Recently, while we were reading in bed one night, I looked over at my wall unit and noticed a winged migration: A balsa wood skeleton of a plane had landed unaesthetically close to my Bjørn Wiinblad bud vase. It was time for “the talk.”
“How many planes do you have?” I asked Karl, who was absorbed in a model aviation magazine.
The look on his face held the same mixture of panic and shame as it did the time I asked how old he was when he lost his virginity.
“Fixed-wing?” he said, knowing that would immediately lower the count. Hedging some more, he asked, “The ones that I’m flying or the ones in storage that could fly?”
He spent an agonizing few minutes ticking off numbers on his fingers like a Dickens character at his ledger. “Including tiny ones?” he asked.
Finally, he came clean. “Ten that can fly,” he said, sounding as if a weight had been lifted. “Okay. Eleven. I forgot about one of the tiny ones.”
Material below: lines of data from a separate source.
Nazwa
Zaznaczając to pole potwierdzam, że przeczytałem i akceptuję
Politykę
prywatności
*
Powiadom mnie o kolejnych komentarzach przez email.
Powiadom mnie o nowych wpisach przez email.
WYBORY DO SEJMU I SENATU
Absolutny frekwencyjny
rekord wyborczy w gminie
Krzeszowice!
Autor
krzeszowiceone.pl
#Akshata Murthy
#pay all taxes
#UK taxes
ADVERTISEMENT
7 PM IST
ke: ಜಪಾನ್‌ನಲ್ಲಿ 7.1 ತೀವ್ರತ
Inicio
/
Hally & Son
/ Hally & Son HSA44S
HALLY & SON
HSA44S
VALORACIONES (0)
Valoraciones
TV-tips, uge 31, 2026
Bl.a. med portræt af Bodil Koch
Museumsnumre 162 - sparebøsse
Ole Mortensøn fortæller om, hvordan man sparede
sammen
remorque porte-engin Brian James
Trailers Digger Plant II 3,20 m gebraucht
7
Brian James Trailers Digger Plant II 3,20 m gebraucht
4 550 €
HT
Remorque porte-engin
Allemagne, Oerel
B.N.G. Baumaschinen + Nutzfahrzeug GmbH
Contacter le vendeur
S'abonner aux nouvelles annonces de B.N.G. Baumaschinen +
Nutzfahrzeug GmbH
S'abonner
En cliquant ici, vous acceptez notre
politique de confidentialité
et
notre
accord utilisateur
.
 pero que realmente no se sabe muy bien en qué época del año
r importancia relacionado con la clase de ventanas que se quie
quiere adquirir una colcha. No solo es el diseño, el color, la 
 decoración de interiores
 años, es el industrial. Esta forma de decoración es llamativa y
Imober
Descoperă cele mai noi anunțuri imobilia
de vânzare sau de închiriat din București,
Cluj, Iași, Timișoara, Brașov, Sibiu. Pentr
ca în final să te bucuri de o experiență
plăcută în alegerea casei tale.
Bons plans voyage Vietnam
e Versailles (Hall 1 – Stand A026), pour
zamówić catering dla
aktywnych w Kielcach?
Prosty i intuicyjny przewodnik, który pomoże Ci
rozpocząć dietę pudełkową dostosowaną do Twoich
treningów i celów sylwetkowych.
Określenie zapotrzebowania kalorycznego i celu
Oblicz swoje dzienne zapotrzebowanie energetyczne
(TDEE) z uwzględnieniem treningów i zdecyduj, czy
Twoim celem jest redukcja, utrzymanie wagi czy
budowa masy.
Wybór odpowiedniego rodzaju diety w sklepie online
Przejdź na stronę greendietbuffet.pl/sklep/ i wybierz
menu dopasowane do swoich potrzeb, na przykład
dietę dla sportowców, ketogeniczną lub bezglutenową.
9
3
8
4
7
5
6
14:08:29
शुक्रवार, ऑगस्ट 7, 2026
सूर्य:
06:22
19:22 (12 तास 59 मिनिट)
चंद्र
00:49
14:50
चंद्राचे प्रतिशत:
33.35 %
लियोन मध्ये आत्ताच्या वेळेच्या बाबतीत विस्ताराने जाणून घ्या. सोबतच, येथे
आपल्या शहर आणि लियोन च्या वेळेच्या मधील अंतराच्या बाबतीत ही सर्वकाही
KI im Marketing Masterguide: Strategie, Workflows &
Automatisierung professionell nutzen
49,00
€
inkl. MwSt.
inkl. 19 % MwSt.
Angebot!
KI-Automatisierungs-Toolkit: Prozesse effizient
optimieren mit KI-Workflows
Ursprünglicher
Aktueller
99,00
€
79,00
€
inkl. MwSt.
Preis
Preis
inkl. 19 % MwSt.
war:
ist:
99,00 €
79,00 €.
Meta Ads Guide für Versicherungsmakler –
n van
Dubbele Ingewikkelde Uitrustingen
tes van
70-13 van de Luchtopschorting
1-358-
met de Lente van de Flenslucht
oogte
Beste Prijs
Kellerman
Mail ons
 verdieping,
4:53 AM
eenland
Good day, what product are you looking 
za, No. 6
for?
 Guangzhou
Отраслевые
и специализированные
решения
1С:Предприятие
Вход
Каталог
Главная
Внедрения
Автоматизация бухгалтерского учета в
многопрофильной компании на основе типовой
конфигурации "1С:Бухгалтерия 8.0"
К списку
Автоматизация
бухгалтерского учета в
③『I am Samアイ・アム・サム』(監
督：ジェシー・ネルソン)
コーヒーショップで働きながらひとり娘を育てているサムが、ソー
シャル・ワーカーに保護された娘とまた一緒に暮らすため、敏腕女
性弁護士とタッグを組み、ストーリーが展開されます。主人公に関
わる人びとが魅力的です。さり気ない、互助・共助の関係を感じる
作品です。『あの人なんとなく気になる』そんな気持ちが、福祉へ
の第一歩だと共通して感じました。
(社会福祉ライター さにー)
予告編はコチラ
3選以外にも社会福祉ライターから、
When I didn’t react (an old reporter’s trick), he continued his confession. “This is not counting all the boxes and random wings, or the two backups that can fly.”
Then, he delivered the final blow. “And I have at least 10 more waiting in the wings.” No pun intended.
Welcome to the world of the radio-control — or remote-control — plane enthusiast, of which Karl happens to be a card-carrying member. He belongs to the D.C. Radio Control Club (DCRC), which flies at the Walt Good Field in Boyds. A quick online search turns up 32 other clubs within a 50-mile radius of our nation’s capital, with names such as the Skylancers (Washington) and the Mavericks (Frederick).
The clubs share one thing: Members must belong to the Academy of Model Aeronautics, a nonprofit association that ensures the special interests of these hobbyists. It also insures, should any of the ground-based pilots crash their planes into something or someone they shouldn’t.
RC piloting is a pastime that makes a cameo appearance whenever drones are mentioned — including in a recent cover story in Wired magazine (“Here Come the Drones!”). It has been a lead item on the news, such as last September, when the FBI nabbed Rezwan Ferdaus as he plotted to fly remote-control model planes packed with explosives into the Pentagon and U.S. Capitol. The hobby has even appeared on “Keeping Up With the Kardashians” (stepfather Bruce Jenner is a noted enthusiast).